This is a risk: I might not know the answer.
When this happened we tried to find the
answer together and this can be more instructive
than if I had always been able to give the
answer at once. Eventually they will have to
find answers for themselves.

To prepare for his task, the teacher must
first master his subject, for we cannot teach
what we do not know. I still recall my horror
when as a small schoolboy I realised that my
mathematics teacher thought that pi equals
exactly 22/7. We must remain fresh and
enthusiastic about our subject, always seeking
to learn more, so that we can share our
enthusiasm with our students.

He who learns from one still engaged in
learning

Drinks the clear waters of the running
stream.

He who learns from one who has learned
all he will ever know

Drinks the green mantle of the stagnant
pool.

University teaching is much easier than
teaching in a school because one usually has
no problems with discipline, and also one has
the duty of continuing research. Research is
exciting and interesting, with all its ups and
downs, and it can easily absorb nearly all our
time. University lecturers soon realise that,
despite much lip service to the contrary, our
professional advancement depends on the
excellence of our research, not at all on our
teaching. Preparing lectures properly is very
time-consuming, and so it is a serious temptation
to spend as little time as possible on
them, and then it is the students who suffer.
There are not a few distinguished scientists
who have achieved high positions but are
well known for their bad lectures.

The same educational principles apply to
the supervision of graduate students. Their
supervisor is responsible for stimulating and
aiding their intellectual development. They
are not to be treated as slaves to further his
own career. When they start they seldom
know enough to choose their own problem,
so the supervisor suggests one suitable to their
abilities. The amount of help is adjusted to
the capacity of the student and is kept as small
as possible. Intervention is necessary only
when the student is really unable to see the
way forward. Occasionally the supervisor
may decide not to intervene even if he
foresees that the path chosen by the student is
likely to be unfruitful. Failure can be a useful
experience, and the student must never feel
that the supervisor is checking his every step.
The supervisor always encourages the student
to stand on his own feet, and take
responsibility for his decisions. He looks
forward to the day when the student will
himself suggest a problem. Research has to be
original. I recall a student whom I had to
terminate saying plaintively: “But I did all
that you told me to do.” As the years pass, the
relationship between student and supervisor
changes from that of pupil to master to that
of collaborators in a great adventure.

With postdoctoral students a tougher line
is possible. One such student came to see me
soon after he arrived and asked me what he
should do. He evidently knew the custom in
many counties where the professor directs
such students to projects that will enhance his
own research programme. I could have used
him to further some of my own ideas, but
instead I just told him to go and do some good
physics. This forced him to think about the
present state of knowledge and to decide
where he could best contribute. He soon
decided on a line of research and followed it
up very successfully. Long afterwards he told
me that this was the turning point in his life.

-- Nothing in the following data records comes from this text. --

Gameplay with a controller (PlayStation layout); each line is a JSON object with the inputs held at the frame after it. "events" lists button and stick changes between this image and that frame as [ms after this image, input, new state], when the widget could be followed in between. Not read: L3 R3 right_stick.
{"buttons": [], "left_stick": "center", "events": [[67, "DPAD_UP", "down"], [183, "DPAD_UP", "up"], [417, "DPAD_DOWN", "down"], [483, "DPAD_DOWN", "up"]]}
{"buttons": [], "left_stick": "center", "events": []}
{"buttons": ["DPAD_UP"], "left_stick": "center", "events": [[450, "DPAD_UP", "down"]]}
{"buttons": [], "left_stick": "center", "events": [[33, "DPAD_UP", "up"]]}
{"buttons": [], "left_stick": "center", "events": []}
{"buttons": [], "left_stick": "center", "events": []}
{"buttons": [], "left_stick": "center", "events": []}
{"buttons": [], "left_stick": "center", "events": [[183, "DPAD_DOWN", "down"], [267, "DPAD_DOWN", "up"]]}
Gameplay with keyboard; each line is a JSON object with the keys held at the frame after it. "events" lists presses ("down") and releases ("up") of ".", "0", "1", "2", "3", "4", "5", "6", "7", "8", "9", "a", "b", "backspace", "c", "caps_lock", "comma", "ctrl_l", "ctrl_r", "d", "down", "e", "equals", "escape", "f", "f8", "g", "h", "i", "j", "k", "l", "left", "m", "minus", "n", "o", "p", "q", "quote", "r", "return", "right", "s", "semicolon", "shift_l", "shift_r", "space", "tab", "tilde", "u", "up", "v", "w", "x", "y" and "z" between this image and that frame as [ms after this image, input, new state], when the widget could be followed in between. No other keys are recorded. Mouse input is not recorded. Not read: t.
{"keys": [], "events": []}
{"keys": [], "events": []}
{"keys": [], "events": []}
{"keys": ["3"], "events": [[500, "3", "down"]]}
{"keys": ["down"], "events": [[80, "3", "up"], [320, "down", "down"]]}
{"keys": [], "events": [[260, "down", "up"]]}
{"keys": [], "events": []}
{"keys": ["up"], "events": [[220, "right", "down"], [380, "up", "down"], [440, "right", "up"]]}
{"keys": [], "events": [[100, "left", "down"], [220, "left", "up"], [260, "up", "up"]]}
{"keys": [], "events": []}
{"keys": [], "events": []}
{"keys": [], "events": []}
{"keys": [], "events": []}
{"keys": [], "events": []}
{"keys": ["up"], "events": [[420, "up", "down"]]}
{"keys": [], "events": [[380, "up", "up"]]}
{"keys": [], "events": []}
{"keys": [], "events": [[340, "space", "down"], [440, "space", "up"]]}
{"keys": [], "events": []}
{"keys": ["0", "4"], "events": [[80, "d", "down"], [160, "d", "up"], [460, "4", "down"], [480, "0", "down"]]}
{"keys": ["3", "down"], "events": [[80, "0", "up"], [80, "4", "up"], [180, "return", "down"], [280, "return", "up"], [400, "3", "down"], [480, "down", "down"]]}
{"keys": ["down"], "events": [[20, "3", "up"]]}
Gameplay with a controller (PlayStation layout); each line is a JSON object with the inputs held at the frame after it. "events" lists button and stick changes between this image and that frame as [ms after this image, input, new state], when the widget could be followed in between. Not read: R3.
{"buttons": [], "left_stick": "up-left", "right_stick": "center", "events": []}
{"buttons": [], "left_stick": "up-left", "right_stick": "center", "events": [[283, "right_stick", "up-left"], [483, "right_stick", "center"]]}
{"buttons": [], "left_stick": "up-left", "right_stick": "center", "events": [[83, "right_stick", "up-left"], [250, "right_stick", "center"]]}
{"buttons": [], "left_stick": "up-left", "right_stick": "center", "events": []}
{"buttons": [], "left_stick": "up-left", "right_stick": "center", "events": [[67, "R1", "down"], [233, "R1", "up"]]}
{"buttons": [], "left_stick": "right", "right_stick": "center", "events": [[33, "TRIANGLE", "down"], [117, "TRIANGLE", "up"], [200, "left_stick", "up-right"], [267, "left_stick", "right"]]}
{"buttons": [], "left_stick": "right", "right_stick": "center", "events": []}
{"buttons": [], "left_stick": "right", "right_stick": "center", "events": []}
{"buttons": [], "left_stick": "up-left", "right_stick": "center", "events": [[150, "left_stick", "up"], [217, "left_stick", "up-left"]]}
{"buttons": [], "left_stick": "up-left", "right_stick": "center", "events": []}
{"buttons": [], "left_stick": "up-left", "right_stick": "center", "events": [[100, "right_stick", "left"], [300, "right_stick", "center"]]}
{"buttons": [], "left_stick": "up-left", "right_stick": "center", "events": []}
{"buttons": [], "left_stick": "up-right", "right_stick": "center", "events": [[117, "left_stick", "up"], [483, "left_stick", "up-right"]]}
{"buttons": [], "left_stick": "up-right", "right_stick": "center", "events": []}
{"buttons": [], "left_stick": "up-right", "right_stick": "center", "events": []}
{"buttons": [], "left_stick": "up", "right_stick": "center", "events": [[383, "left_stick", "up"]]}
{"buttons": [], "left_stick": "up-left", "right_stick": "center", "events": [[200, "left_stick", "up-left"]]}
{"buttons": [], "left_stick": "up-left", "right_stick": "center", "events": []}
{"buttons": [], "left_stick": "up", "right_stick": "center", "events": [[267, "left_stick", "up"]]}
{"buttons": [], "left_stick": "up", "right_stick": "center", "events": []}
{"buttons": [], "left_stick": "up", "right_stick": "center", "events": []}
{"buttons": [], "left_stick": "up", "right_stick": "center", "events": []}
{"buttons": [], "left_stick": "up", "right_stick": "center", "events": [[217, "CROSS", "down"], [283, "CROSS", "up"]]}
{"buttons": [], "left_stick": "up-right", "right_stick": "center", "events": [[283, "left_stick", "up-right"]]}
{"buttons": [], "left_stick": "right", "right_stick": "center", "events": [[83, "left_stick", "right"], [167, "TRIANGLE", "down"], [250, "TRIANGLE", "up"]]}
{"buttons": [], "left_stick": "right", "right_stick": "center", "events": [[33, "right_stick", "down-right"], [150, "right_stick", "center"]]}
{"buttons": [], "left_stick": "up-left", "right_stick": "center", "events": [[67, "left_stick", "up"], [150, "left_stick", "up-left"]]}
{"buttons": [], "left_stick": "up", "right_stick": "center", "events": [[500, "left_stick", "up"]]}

Subsequently I realised that I was instinctively
following a national tradition. This is
illustrated by some letters written by the
Russian physicist Peter Kapitza. In a letter
from Cambridge to his mother on 6 July
1922 he compares the Russian and German
autocratic systems with what he found in
England: “England has produced the most
outstanding physicists and I’m now beginning
to understand why. The English school
lays great stress on the development of individuality
and gives infinite scope for personal
initiative. The absence of rigid patterns and
routines is one of its basic characteristics.”

After he had been forcibly prevented by
the Soviet authorities from returning to
Cambridge, he wrote to his wife on 1 February
1935, saying that he had discussed with
Pavlov the freedom necessary for a scientist:
“With a stick over him a man can only be
made to dig the ground but not to make
scientific discoveries.” On 23 March 1944 he
wrote to the Prime Minister G. M. Malenkov
complaining about his treatment: “There is
no need to prod me to get on with my work
and during my life I have never permitted
this.” Scientists are driven by a passion to
understand the world. To try to tell us what
to do by managing, assessing, and threatening
not only destroys our creativity but is
deeply offensive, insulting, and counterproductive.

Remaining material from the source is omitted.